• _Selection_

_ _ _ _ _ _ _

Re: Looking for a design pattern

From:

"Alf P. Steinbach" <alfps@start.no>

Newsgroups:

comp.lang.c++

Date:

Tue, 11 Aug 2009 15:17:55 +0200

Message-ID:

<h5rrhp$ov3$1@news.eternal-september.org>

* James Kanze:

On Aug 11, 11:15 am, "Alf P. Steinbach" <al...@start.no> wrote:

* Michael Doubez:

On 10 ao?t, 23:52, Jerry Coffin <jerryvcof...@yahoo.com> wrote:

In article <4a808b83$0$426$426a7...@news.free.fr>,
michael.dou...@free.fr says...

[ ... ]

The idiomatic choice for those who have made some editors
from scratch (not just using an edit control/widget).Look
up "cursor gap" in Wikipedia or wherever.

I had a look on wikipedia ... as clear as the bottom of my
socks.

The idea is pretty simple, really. When you're editing a
text file, you separate the file into two pieces:
everything that's before the cursor, and everything that's
after the cursor.

That I understood but what do you gain except an amortized
copy ? I guess it is memory cost effective.

It's a *simple* structure that yields O(1) insertion and
deletion at the cursor position and O(1) random access read
and write, where the former is the same as with a linked list,
and the latter is much better than a linked list.

But nobody uses a linked list.

Not sure about that.

And it's O(n) for random cursor
positionning, or going to a specific line.

Well, you got that right. :-)

Making that operation O(1) generally goes at the cost of O(n) insertion (e.g.
inserting a line). Old Basic implementations provided a possibility to work
around that (although I don't think they actually exploited the possibility they
created) by having a line number explicitly specified for, that is within, each
line. Then if you exhausted the "gaps" that you'd inserted in the line numbering
you had to "renumber" the lines.

Compromise is O(log n) for random cursor positioning.

It is, in fact, O(n)
when you go to the end of the file, which is a frequent
operation (since in many cases, that's where you're inserting
text).

Above is incorrect. Cursor gap is O(1) for moving to other end. With any
reasonable implementation, since going to the ends are frequent operations.

_ _ _ _ _ _ _

• _Dataset excerpts_

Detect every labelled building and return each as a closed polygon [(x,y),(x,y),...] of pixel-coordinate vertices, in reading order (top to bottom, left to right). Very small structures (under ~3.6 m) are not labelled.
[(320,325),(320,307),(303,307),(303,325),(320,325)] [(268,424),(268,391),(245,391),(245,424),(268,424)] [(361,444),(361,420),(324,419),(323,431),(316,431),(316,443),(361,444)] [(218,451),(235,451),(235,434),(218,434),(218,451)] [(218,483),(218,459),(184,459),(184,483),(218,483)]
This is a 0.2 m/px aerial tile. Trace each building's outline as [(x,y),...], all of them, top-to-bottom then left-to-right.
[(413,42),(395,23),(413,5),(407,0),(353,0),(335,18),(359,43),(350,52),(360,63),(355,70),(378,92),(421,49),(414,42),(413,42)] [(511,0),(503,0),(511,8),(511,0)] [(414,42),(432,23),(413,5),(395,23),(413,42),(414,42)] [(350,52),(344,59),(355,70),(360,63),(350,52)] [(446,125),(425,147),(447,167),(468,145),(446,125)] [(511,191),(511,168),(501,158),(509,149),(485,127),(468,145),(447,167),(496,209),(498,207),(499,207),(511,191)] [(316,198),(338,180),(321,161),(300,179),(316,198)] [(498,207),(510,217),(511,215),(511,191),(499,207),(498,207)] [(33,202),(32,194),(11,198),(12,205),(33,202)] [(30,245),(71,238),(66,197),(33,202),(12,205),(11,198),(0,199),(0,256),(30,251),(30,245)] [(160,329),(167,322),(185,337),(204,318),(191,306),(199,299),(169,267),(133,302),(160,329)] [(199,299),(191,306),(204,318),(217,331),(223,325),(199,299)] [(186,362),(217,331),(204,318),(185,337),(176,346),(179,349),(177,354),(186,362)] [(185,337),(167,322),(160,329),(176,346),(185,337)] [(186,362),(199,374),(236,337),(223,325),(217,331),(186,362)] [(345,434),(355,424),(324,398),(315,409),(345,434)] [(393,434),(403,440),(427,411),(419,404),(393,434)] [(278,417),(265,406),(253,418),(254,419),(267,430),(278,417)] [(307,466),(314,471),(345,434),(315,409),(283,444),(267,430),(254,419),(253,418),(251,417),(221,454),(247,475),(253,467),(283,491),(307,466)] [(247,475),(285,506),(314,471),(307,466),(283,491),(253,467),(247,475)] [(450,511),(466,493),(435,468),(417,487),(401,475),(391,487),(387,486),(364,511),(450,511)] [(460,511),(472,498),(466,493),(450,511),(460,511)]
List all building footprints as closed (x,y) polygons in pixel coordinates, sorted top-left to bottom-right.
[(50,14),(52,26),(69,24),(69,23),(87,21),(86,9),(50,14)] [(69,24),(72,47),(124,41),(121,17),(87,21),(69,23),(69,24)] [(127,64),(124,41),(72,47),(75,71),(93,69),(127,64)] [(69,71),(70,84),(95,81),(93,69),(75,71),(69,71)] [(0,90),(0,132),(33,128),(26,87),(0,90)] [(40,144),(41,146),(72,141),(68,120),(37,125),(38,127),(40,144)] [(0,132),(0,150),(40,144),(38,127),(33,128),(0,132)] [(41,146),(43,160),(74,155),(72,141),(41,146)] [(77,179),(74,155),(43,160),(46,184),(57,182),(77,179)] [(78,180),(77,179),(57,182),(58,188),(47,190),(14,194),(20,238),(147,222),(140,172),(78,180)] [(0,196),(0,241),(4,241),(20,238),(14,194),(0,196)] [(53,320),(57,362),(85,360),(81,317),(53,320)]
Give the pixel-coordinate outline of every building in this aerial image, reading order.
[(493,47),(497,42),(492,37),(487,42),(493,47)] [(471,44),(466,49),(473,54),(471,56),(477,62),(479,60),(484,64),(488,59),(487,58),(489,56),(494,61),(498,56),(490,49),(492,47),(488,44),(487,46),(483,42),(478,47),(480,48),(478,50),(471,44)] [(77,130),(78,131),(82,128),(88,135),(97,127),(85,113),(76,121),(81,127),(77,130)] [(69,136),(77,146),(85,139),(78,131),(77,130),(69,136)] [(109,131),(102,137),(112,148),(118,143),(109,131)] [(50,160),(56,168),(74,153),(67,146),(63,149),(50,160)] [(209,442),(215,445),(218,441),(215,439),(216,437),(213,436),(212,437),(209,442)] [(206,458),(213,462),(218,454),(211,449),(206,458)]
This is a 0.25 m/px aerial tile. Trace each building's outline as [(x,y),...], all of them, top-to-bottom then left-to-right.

_ _ _ _ _ _ _

• _Problem set_
1. Retype from the thread on the cursor gap, starting with "I had a look" and going on through "after the cursor.".
2. Render this sentence from the cursor-gap thread in Spanish: "When you're editing a text file, you separate the file into two pieces: everything that's before the cursor, and everything that's after the cursor."
3. Name every person whose name appears in the headers or attribution lines of the cursor-gap thread.

• _Responses to the exercise_
1.
I had a look on wikipedia ... as clear as the bottom of my
socks.

The idea is pretty simple, really. When you're editing a
text file, you separate the file into two pieces:
everything that's before the cursor, and everything that's
after the cursor.

2. Cuando editas un archivo de texto, separas el archivo en dos partes: todo lo que está antes del cursor y todo lo que está después del cursor.

3.
Alf P. Steinbach
James Kanze
Michael Doubez
Jerry Coffin